Picking up on the issue of three-year funding programmes, I think that our organisation has been on a year-to-year funding programme ever since it was established. I am really looking forward to the security of a three-year funding programme.
Given the current economic climate, it will be interesting to see how we maintain the balance between positive intervention across a diverse range of groups—I go back to the point that mental health is a cross-cutting issue—and support for people who are experiencing compulsory treatment. We need to balance prioritising resources at the sharp end, if I can use that expression, and positive intervention at an earlier stage.

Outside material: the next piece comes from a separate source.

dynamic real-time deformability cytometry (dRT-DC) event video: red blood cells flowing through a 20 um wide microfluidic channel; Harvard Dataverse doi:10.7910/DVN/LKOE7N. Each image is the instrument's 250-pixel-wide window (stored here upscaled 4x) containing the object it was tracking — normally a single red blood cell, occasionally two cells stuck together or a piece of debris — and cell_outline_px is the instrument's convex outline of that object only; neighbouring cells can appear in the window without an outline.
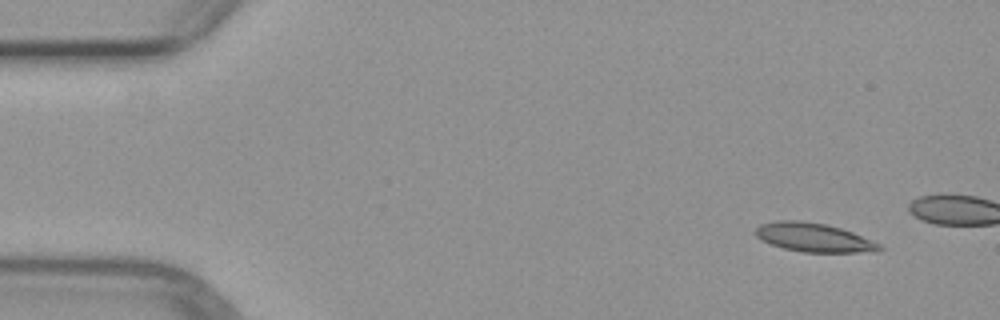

I agree that funding is a big issue; there is no doubt about that. However, on a more general point, I am also really keen to ensure that we focus on children’s rights. The right to advocacy is a key point in that.
Like other committee members, I thank folk for coming along and giving us an interesting discussion.
I am aware that there are some sensitivities around collecting equalities information in the context of mental health care and treatment but, on a more positive note, NHS Health Scotland is involved with a number of initiatives to support NHS staff, and staff more widely, in equalities monitoring. When staff feel confident to ask the questions, there are really not many barriers. I would be interested in exploring that further with others.